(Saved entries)
= = = = = = =

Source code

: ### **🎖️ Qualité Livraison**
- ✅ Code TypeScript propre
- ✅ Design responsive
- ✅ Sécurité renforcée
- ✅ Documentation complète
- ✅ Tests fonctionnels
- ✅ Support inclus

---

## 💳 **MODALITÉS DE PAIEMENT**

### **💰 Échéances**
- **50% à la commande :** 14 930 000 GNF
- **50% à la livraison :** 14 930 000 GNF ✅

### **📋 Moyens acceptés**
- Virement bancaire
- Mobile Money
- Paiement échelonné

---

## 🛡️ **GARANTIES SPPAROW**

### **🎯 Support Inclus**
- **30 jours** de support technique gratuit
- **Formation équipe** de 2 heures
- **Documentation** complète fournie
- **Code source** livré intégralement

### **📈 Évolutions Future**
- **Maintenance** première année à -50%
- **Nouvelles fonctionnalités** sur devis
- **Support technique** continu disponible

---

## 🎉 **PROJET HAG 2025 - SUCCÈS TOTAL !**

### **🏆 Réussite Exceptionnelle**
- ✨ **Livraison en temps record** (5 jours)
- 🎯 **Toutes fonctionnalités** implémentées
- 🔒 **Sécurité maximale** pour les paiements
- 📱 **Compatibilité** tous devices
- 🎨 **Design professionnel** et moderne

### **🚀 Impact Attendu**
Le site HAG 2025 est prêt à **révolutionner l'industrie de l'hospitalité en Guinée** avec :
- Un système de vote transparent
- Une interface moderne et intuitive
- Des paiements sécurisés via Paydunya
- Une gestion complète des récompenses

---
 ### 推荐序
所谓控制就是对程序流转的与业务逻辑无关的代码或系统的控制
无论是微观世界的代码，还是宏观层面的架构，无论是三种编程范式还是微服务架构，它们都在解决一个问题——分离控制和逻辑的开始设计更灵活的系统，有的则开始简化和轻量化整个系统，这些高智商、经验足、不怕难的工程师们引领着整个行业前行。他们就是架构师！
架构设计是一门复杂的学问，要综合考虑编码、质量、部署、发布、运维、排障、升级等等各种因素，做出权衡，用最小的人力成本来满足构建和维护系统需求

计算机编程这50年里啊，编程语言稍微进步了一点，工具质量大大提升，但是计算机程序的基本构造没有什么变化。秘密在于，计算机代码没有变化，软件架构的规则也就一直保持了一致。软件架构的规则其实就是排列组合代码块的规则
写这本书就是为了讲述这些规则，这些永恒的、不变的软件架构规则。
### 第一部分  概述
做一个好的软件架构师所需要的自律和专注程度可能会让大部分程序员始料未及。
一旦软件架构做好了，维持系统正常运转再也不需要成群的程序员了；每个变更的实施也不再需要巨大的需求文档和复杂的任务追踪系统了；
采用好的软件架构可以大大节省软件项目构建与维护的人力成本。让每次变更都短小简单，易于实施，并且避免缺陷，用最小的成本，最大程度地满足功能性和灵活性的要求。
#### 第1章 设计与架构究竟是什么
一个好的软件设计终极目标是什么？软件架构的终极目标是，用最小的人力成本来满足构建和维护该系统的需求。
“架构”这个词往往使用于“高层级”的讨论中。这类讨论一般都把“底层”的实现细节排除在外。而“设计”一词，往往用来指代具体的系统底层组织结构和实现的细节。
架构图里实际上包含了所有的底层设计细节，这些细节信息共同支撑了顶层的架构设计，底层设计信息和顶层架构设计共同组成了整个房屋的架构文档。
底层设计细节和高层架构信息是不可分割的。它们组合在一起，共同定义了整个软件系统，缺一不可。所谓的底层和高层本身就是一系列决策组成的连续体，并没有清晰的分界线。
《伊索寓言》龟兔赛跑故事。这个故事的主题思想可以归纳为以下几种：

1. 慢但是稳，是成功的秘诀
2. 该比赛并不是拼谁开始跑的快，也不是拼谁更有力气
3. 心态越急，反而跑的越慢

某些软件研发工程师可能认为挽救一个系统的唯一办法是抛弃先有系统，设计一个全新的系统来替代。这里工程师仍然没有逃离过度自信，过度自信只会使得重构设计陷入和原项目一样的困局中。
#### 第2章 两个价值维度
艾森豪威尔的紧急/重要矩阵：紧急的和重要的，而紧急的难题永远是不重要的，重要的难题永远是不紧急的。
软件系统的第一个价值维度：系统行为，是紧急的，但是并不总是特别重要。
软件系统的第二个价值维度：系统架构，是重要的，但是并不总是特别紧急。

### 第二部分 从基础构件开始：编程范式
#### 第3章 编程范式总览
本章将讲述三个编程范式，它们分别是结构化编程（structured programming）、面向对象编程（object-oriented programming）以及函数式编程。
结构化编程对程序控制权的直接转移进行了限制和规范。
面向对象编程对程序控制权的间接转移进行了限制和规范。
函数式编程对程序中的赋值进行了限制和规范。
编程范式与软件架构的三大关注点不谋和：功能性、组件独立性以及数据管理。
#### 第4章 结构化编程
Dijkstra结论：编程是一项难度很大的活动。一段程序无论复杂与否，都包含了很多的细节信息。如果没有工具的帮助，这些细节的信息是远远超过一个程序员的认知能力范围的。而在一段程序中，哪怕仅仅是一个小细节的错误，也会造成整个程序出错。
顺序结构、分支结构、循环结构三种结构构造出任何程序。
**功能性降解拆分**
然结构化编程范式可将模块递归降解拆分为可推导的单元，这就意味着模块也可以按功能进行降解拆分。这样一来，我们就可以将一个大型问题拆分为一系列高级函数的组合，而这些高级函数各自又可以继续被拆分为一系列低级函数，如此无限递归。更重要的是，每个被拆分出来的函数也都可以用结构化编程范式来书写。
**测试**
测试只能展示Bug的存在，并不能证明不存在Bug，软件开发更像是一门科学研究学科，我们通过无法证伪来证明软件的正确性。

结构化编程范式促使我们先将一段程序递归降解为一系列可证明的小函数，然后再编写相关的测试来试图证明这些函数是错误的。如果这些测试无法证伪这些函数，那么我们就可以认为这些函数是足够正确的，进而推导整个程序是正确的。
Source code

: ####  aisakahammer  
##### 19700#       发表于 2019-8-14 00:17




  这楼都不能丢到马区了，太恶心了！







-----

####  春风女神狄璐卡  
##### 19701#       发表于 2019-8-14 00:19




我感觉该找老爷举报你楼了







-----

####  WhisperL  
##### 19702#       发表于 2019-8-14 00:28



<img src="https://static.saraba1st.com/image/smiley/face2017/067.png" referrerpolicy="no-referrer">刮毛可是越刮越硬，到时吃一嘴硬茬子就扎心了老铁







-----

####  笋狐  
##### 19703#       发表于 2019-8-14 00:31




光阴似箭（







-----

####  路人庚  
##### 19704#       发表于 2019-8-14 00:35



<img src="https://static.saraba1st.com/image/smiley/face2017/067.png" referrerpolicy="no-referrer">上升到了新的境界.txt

= = = = = = =

How many lines of the saved entries above contain the string "technique"? Matching is case-sensitive, and the answer should be the number alone.

Exercise output —
2